OpenShift 4 changed the shape of the platform

Then came OpenShift 4: image-based nodes, Operators everywhere, and a platform that leaned into being a product, not just a distribution. It felt like the moment OpenShift fully embraced its Kubernetes DNA while keeping the Red Hat polish: opinionated, secure-by-default, and boring in all the right places.

My zig-zag path inside Red Hat (and why it matters now)

I’ve worn a few hats here: consultant -> training -> engineering. On the engineering side I first joined the Kafka/Strimzi team, which I wrote about in “Back to Engineering: An engineer’s gainings through time.” Later I moved to Ansible Lightspeed, which became an adventure of its own and earned a sequel article: “Back to Engineering Vol. 2: A Path to Wisdom.” Both journeys stretched different muscles: platform building, developer tooling, content, and community, while keeping me close to the problems that real teams face every day.

So… why Bare Metal now?

Because the layers I want to understand deeply are the ones just below most people’s comfort zone:

  • RHEL CoreOS & image-based operations: reproducible nodes, transactional updates, and fewer snowflakes.
  • Go all day: my happy place, clean, fast, readable. (I wish we had Rust in the stack too:( )
  • Provisioning at scale: Assisted Installer, Metal³, and Ironic, plus ZTP workflows.
  • Owning the “boring bits”: boot flows, disk layouts, updates, where reliability is earned, not assumed.

Also, and I say this with a smile, it is a good way to heal from the traumas of the destructive disabled (by Master Ken. If you know, you know; if not, just visit: Enter The Dojo.)
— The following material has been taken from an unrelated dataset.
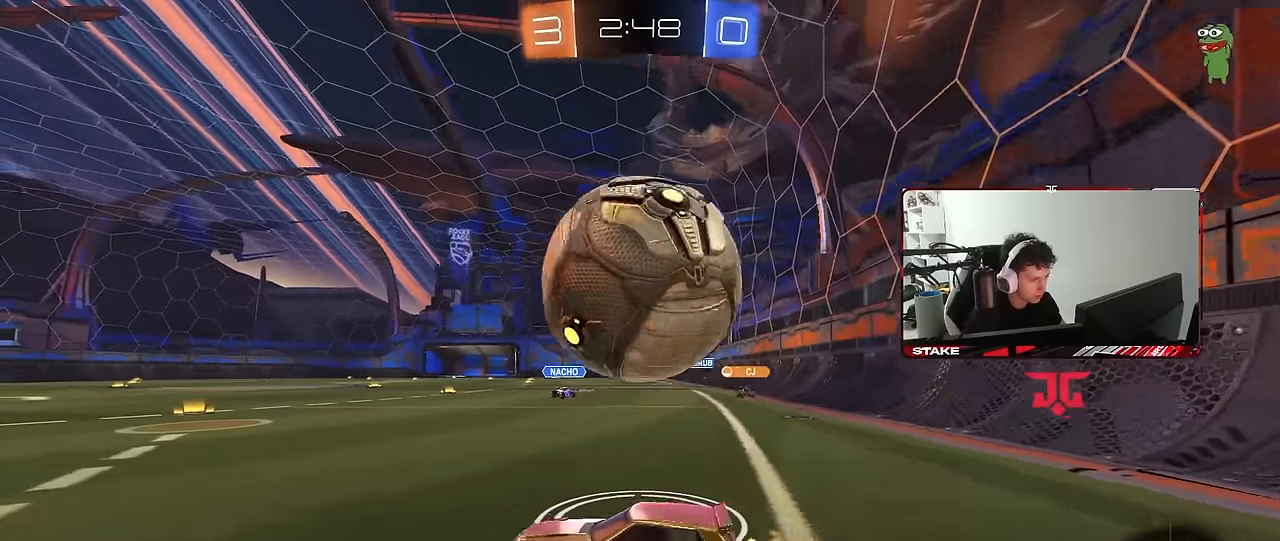
{"keys": [], "mouse": [], "mouse_move": "still", "events": [[83, "d", "up"], [317, "w", "up"]]}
Sometimes the best move is to step away from particular situations or people and carve new paths through obstacles, because, as Marcus Aurelius reminded us, “the obstacle is the way.”

What I’ll focus on (and write about)

I will continue to post about my projects around Strimzi/Kafka, Gamification, Kubernetes/Openshift Operators, and a surprise project (not a software project) is coming soon about software development, career development & coaching, and AI.

Gratitude and next steps

I’m grateful for every team and customer who shaped this path: consulting for the unpredictability that made me resilient, training for the discipline of clear, organized thinking, Kafka/Strimzi for the rigor of distributed systems, and Lightspeed for reminding me that good tools make teams braver.
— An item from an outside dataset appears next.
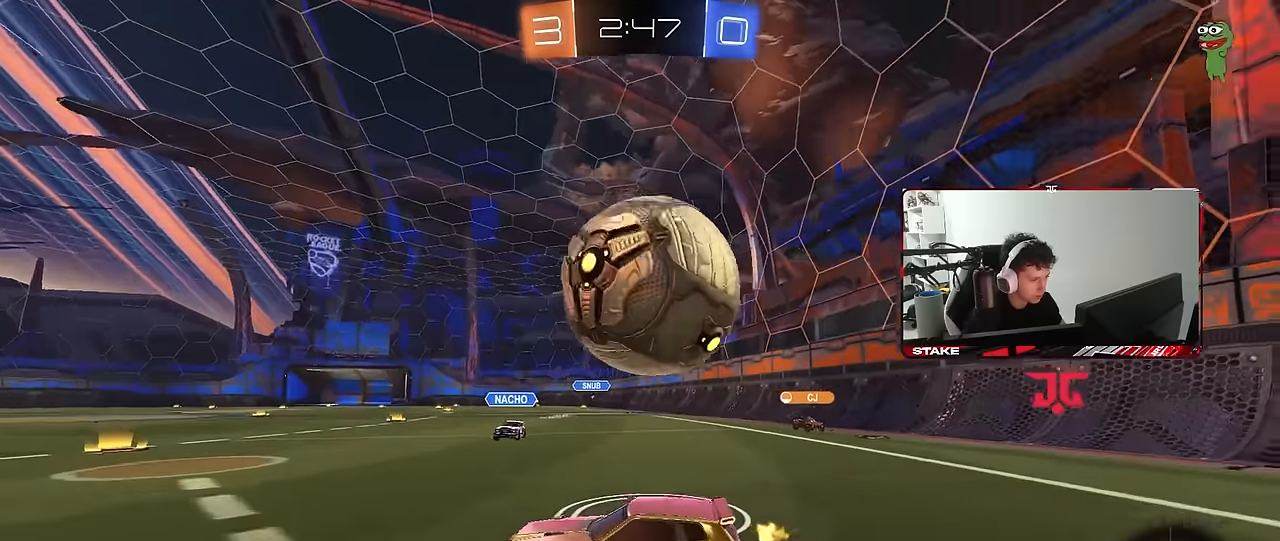
{"keys": ["d"], "mouse": ["left"], "mouse_move": "down", "events": [[50, "s", "down"], [100, "a", "down"], [100, "mouse_right", "down"], [150, "a", "up"], [150, "s", "up"], [183, "d", "down"], [183, "mouse_right", "up"], [233, "d", "up"], [333, "mouse_left", "down"], [433, "d", "down"]]}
Now, back to OpenShift, this time closer to the metal. If that sounds like your cup of tea, stick around. I’ll be writing about the lessons learned, the footguns avoided, and the tiny victories that add up to reliable platforms, and more will come, as I mentioned above; not only about OpenShift or bare metal.

May your pods schedule cleanly, your nodes be identical, your updates transactional, and your clusters delightfully boring.


About the cover photo – Not exactly related to my move to the Bare Metal team, but this was from a recent concert of Limp Bizkit, an old (and still performing) nu-metal band, that I had a chance to attend in Istanbul. I have ben listening this band for over 20 years and I always admired how the band guitarist, Mr. Wes Borland, loves what he does and the way he does it, by thinking always differently, always out of the box, using his creativity. I caught his guitar pick in the concert and have been keeping it on my desk to have it as an inspiration anchor for my work. Hope I can be the Wes Borland of the OpenShift Bare Metal team and my own stuff.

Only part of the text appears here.